■ Provided passage:

BEGIN

SPOTLIGHT: The psalmist said: “The lines have fallen to me in pleasant places. Yes, I have a good inheritance.”


We are going to look briefly at the 17 lines on a rugby field and how we have inherited them, including the remarkable history of the dead-ball line.

In the beginning, there were no lines; in fact, there were no fields. Games were played from village to village or within a village/town.

Then came the move of a game with a ball and lots of boy activity to schools. Very often the game was formed to suit the ground available. And the ground at Rugby School, the big trend-setter, was called the Close, which is roughly the size and shape of a modern rugby field.

There the boys would gather for a contest – School House vs the Rest. They immediately adopted one principle from ancient times – that the game should staff halfway between end points, halfway between goals. That would have eventually given the first of today’s 17 lines. The one team was on one side of the originally imaginary line, the other on the other side, which is how the word “side” became a synonym for team.

17? Yes. Seven solid lines and four sets of dash lines are parallel across the width of the field. Two solid lines and four dotted lines run the length of the field. They were not always there.

The first addition to the natural field was the goal posts at either end. The goal (= purpose, end to be reached, target) mostly took its shape from the doorway into the leader’s house when the game was played within a village or town. At Rugby School, only boys of substance were allowed to “follow up”. The rest were packed into the goal to prevent a goal. It became hard to score a goal and so Rugby School extended the uprights, giving the game the H-shaped goalposts which it still has. And it drew its next two lines.


(Continue reading below … )

Because the goal became packed it was decided to extend the line of the goal and a line was cut through each goal, parallel to each other.

The ball became dead when it was grounded, this is an early principle of the game – grounding the ball, killing it by pressing it to the ground. Killing it meant it was dead. The only way of scoring in those early days was by kicking the ball through the goal, and so, if the ball was grounded in the goal area, it did not count as a goal but enabled the team grounding the ball to try to kick a goal. If the ball was touched down a long way out the player had a chance to improve the position by making a mark where he caught the ball to pin the defenders back and then punting it from there infield to the player who would make a mark and then take the ball back to try to improve (convert) it into a goal with a place kick or a drop-kick. When the original player punted the ball the opposition could charge like billy-ho to catch the catcher and prevent his making a mark.


Now we have two lines. At Rugby School they were cut into the turf. The laws now require the lines to be “suitably marked out” but cutting them would still be allowed .

The next lines introduced were the lines on the side to keep spectators off the field. These came to be called the touchlines.

Why? Because if a player or the ball touched them, they were out? No.

END

■ Listed records:
BEGIN

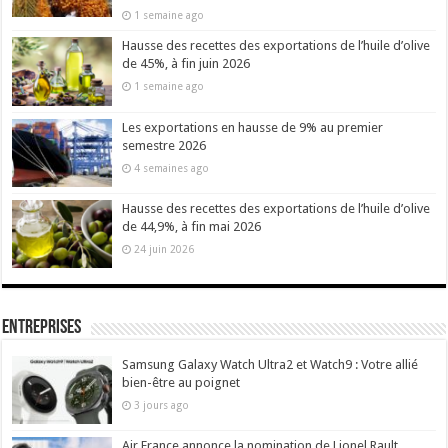
1 semaine ago
Hausse des recettes des exportations de l’huile d’olive
de 45%, à fin juin 2026
1 semaine ago
Les exportations en hausse de 9% au premier
semestre 2026
4 semaines ago
Hausse des recettes des exportations de l’huile d’olive
de 44,9%, à fin mai 2026
24 juin 2026
Entreprises
Samsung Galaxy Watch Ultra2 et Watch9 : Votre allié
bien-être au poignet
3 jours ago
Air France annonce la nomination de Lionel Rault,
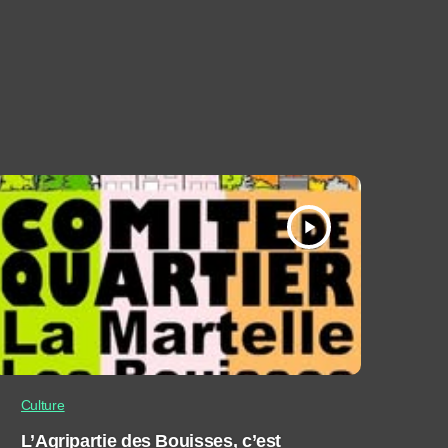
play_arrow
Culture
L’Agripartie des Bouisses, c’est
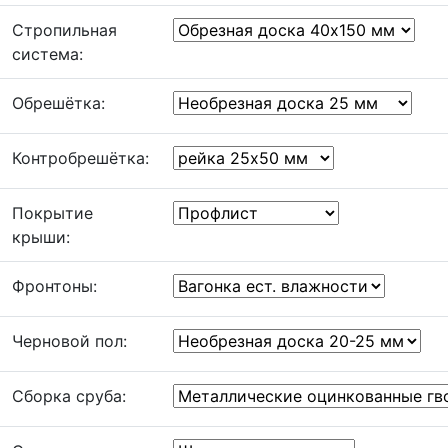
Стропильная
система:
Обрешётка:
Контробрешётка:
Покрытие
крыши:
Фронтоны:
Черновой пол:
Сборка сруба:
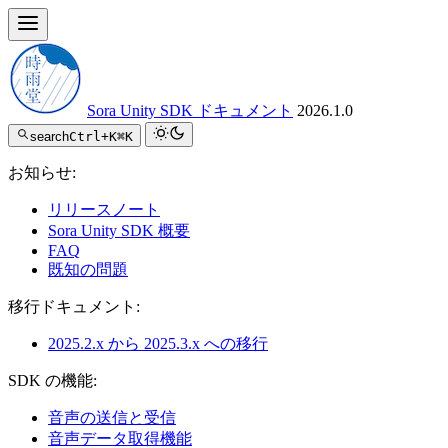
Sora Unity SDK ドキュメント
2026.1.0
search
Ctrl+K
⌘K
お知らせ:
リリースノート
Sora Unity SDK 概要
FAQ
既知の問題
移行ドキュメント:
2025.2.x から 2025.3.x への移行
SDK の機能:
音声の送信と受信
音声データ取得機能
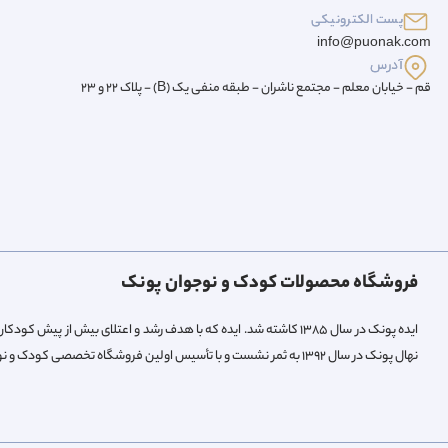
پست الکترونیکی
info@puonak.com
آدرس
قم - خیابان معلم - مجتمع ناشران - طبقه منفی یک (B) - پلاک 22 و 23
فروشگاه محصولات کودک و نوجوان پونک
ایده پونک در سال ۱۳۸۵ کاشته شد. ایده که با هدف رشد و اعتلای بیش 
نهال پونک در سال ۱۳۹۲ به ثمر نشست و با تأسیس اولین فروشگاه تخصصی کودک و نوجوان میوه داد.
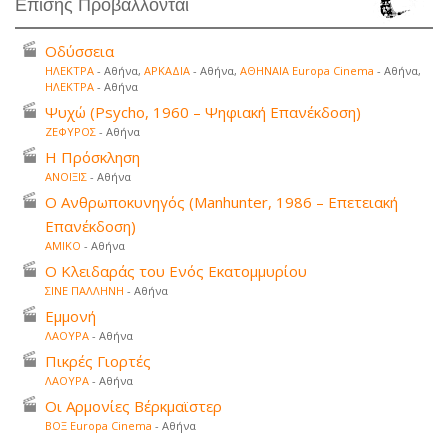
Επίσης Προβάλλονται
Οδύσσεια
ΗΛΕΚΤΡΑ
- Αθήνα,
ΑΡΚΑΔΙΑ
- Αθήνα,
ΑΘΗΝΑΙΑ Europa Cinema
- Αθήνα,
ΗΛΕΚΤΡΑ
- Αθήνα
Ψυχώ (Psycho, 1960 – Ψηφιακή Επανέκδοση)
ΖΕΦΥΡΟΣ
- Αθήνα
Η Πρόσκληση
ΑΝΟΙΞΙΣ
- Αθήνα
Ο Ανθρωποκυνηγός (Manhunter, 1986 – Επετειακή
Επανέκδοση)
ΑΜΙΚΟ
- Αθήνα
Ο Κλειδαράς του Ενός Εκατομμυρίου
ΣΙΝΕ ΠΑΛΛΗΝΗ
- Αθήνα
Εμμονή
ΛΑΟΥΡΑ
- Αθήνα
Πικρές Γιορτές
ΛΑΟΥΡΑ
- Αθήνα
Οι Αρμονίες Βέρκμαϊστερ
ΒΟΞ Europa Cinema
- Αθήνα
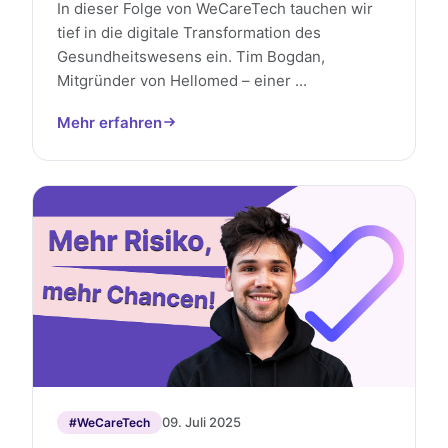
In dieser Folge von WeCareTech tauchen wir
tief in die digitale Transformation des
Gesundheitswesens ein. Tim Bogdan,
Mitgründer von Hellomed – einer ...
Mehr erfahren
09. Juli 2025
#WeCareTech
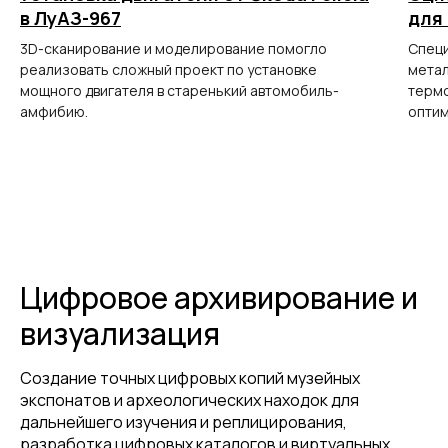
в ЛуАЗ-967
для
3D-сканирование и моделирование помогло
Специ
реализовать сложный проект по установке
метал
мощного двигателя в старенький автомобиль-
термо
амфибию.
оптим
Цифровое архивирование и
визуализация
Создание точных цифровых копий музейных
экспонатов и археологических находок для
дальнейшего изучения и реплицирования,
ГЛАВНОЕ
разработка цифровых каталогов и виртуальных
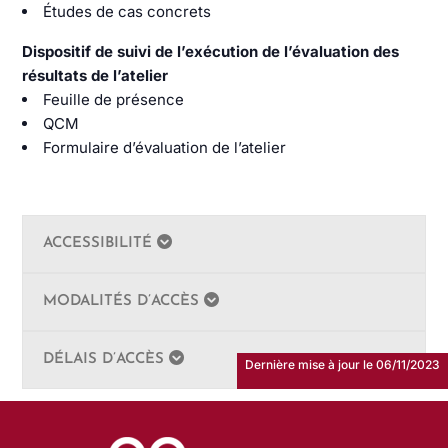
Études de cas concrets
Dispositif de suivi de l’exécution de l’évaluation des
résultats de l’atelier
Feuille de présence
QCM
Formulaire d’évaluation de l’atelier
ACCESSIBILITÉ
MODALITÉS D’ACCÈS
DÉLAIS D’ACCÈS
Dernière mise à jour le 06/11/2023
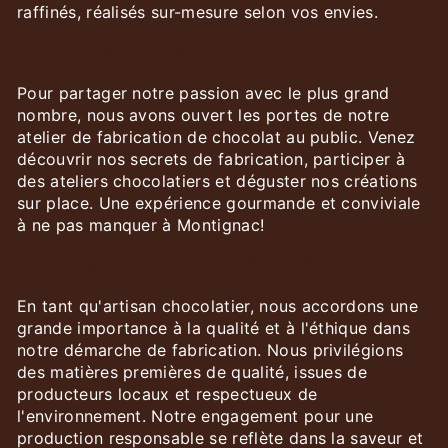
raffinés, réalisés sur-mesure selon vos envies.
Un atelier ouvert au public
Pour partager notre passion avec le plus grand
nombre, nous avons ouvert les portes de notre
atelier de fabrication de chocolat au public. Venez
découvrir nos secrets de fabrication, participer à
des ateliers chocolatiers et déguster nos créations
sur place. Une expérience gourmande et conviviale
à ne pas manquer à Montignac!
Engagement qualité et éthique
En tant qu'artisan chocolatier, nous accordons une
grande importance à la qualité et à l'éthique dans
notre démarche de fabrication. Nous privilégions
des matières premières de qualité, issues de
producteurs locaux et respectueux de
l'environnement. Notre engagement pour une
production responsable se reflète dans la saveur et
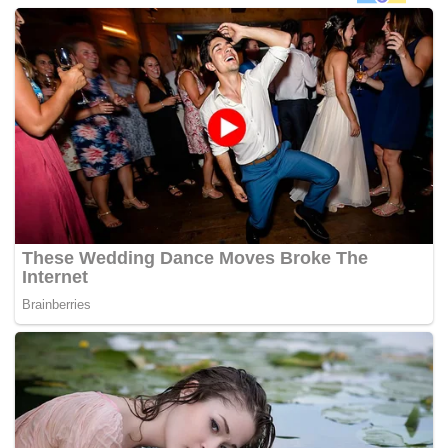
“Mahkamah juga menetapkan 3 April depan untuk
pengurusan kes selanjutnya,”
katanya ketika ditemui
pemberita.
Penghakiman terus adalah kes diputuskan melalui
hujahan tanpa mendengar keterangan saksi pada
perbicaraan.
Pada 28 Februari lalu, mahkamah menolak permohonan
Najib bagi menangguhkan prosiding saman LHDN
terhadapnya untuk membayar cukai pendapatan berjumlah
RM1.69 bilion, sementara menunggu rayuannya
berhubung taksiran cukai kepada LHDN.
Hakim Ahmad ketika membuat keputusan itu mendapati
Najib selaku defendan gagal membuktikan wujud keadaan
khusus atau istimewa yang membolehkan mahkamah
menangguhkan prosiding berkenaan.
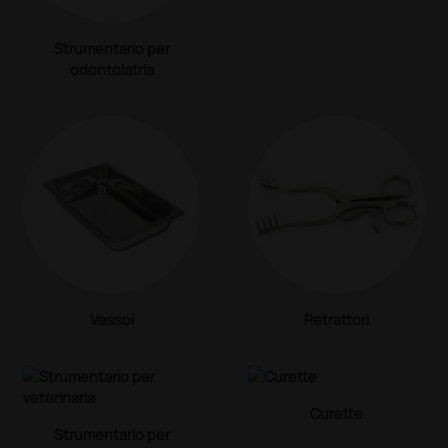
Strumentario per
odontoiatria
Vassoi
Retrattori
Curette
Strumentario per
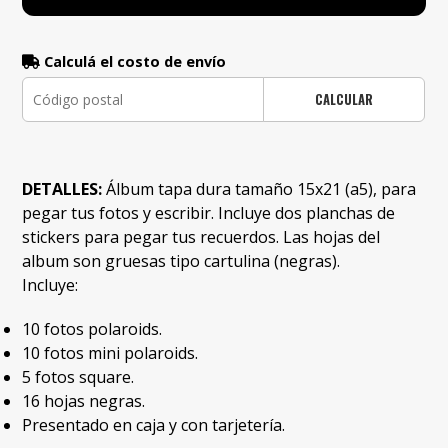
Calculá el costo de envío
CALCULAR
DETALLES:
Álbum tapa dura tamaño 15x21 (a5), para
pegar tus fotos y escribir. Incluye dos planchas de
stickers para pegar tus recuerdos. Las hojas del
album son gruesas tipo cartulina (negras).
Incluye:
10 fotos polaroids.
10 fotos mini polaroids.
5 fotos square.
16 hojas negras.
Presentado en caja y con tarjetería.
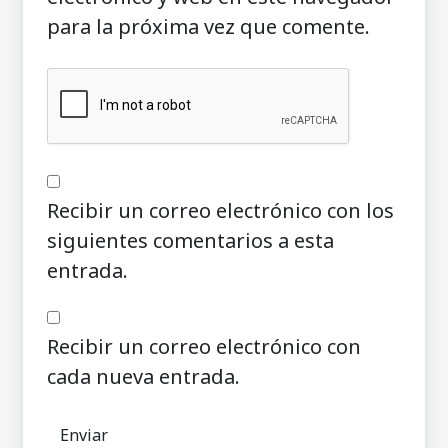
para la próxima vez que comente.
Recibir un correo electrónico con los
siguientes comentarios a esta
entrada.
Recibir un correo electrónico con
cada nueva entrada.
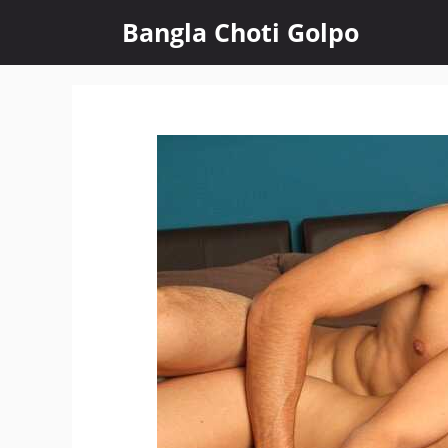
Skip
Bangla Choti Golpo
to
content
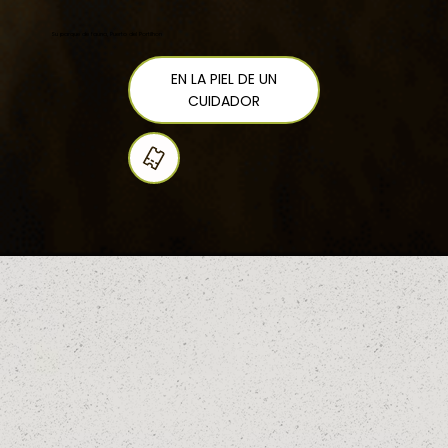
Su parque de fauna, Puerto del Portilhon
EN LA PIEL DE UN
CUIDADOR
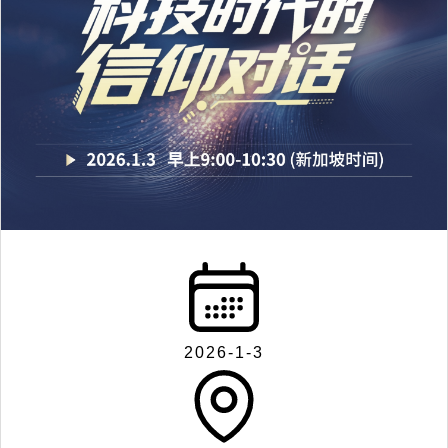
2026-1-3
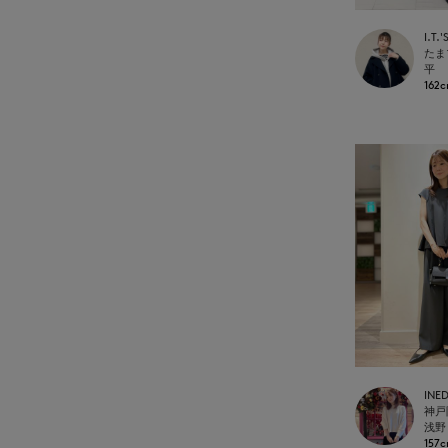
平
162
INE
浅野
157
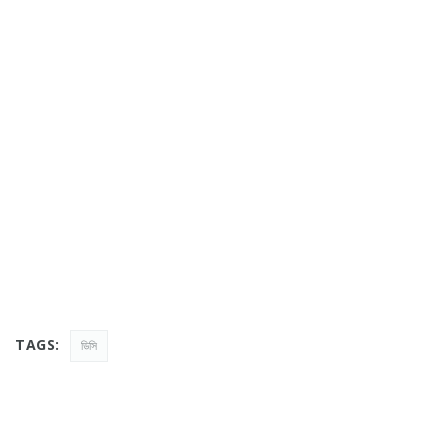
TAGS:
ডিসি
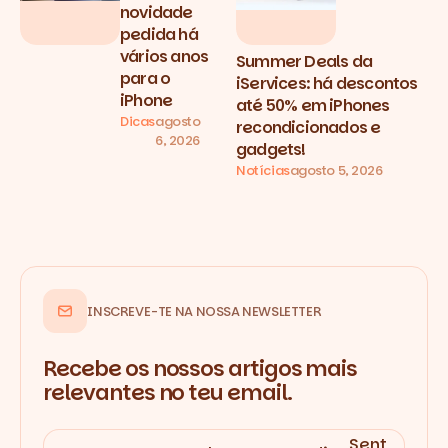
novidade
pedida há
vários anos
Summer Deals da
para o
iServices: há descontos
iPhone
até 50% em iPhones
Dicas
agosto
recondicionados e
6, 2026
gadgets!
Notícias
agosto 5, 2026
INSCREVE-TE NA NOSSA NEWSLETTER
Recebe os nossos artigos mais
relevantes no teu email.
Sent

END

■ Exercise aim: Resume the piece on the lines of a rugby field, picking up right after its last sentence. This material has no connection to the piece on rugby field lines.

■ Expected output:
The ball was dead if it was grounded, that is touched down, as you would do for a try or to get a 22 drop-out. If it went over the side line, the players would scamper after it, and the first one who touched it down, thereby killing it, was allowed to throw in from touch to restart the game. (Actually he had three ways of bringing the ball back into play – throwing it in at right angles to the touchline, “bounding” it in and walking through the two ranks of waiting players and plonking the ball on the ground for a scrummage to take place. They loved the scrummage in early times, sometimes calling it a hot.)

The oldest known plan of the field dates back to 1862 and it has just the four lines – two goal-lines and two touchlines. The goal-line was called the line of goal as the touchlines were called the lines of touch. There was no dead-ball line. In 1866 the laws decreed that the goal-line was “in-goal”. In 1874 the laws reaffirmed this and stated that the touchlines were in touch.

The lines behind the goal-line, extensions of the touchline, were called touch-in-goal, as still is the case.

For years, those were the lines. The next became an obvious necessity when, in 1877, six years after the commencement of international rugby, Newport Cricket, Athletic and Football Club acquired a large piece of land, the New Ground. Playing with the wind, a player called Cross kicked the ball over the opponents’ goal line.

Dromio (WJ Townsend Collins) recalls: “There was no dead-ball line in those days; everything behind the goal posts and inside the corner flags was ‘in goal’. The ball went rolling, rolling, rolling, driven by the wind, and Cross followed it for about 300 yards before he touched down for a try.”

If the ball went over that line it was dead, that is no longer in play.

In 1891 the dead-ball line got into law: “The maximum extent of the Dead Ball line is 25 yards.”

Next, in 1905, the half-way line, the 25-yard lines and the 10-yard lines came into law. The lines 10 yards from the half-way line and on each side of it were originally short lines. Since 1931 they go across the field in dashes. (Metrification, first proposed in 1969, was approved in 1970 and came into law in 1976, and the 25 became the 22.)

Dash lines are used when they are close to solid lines to avoid confusion – the 10-metre lines and the lines five metres from the touch line and then the most recent lines five metres from the goal line. The dotted lines five metres from the touchline came into law in 1926 to indicate the minimum distance that the ball should be thrown in. Half a century later it also indicated the closest a scrum could be to the touch line.

Question: will it stay like this forever?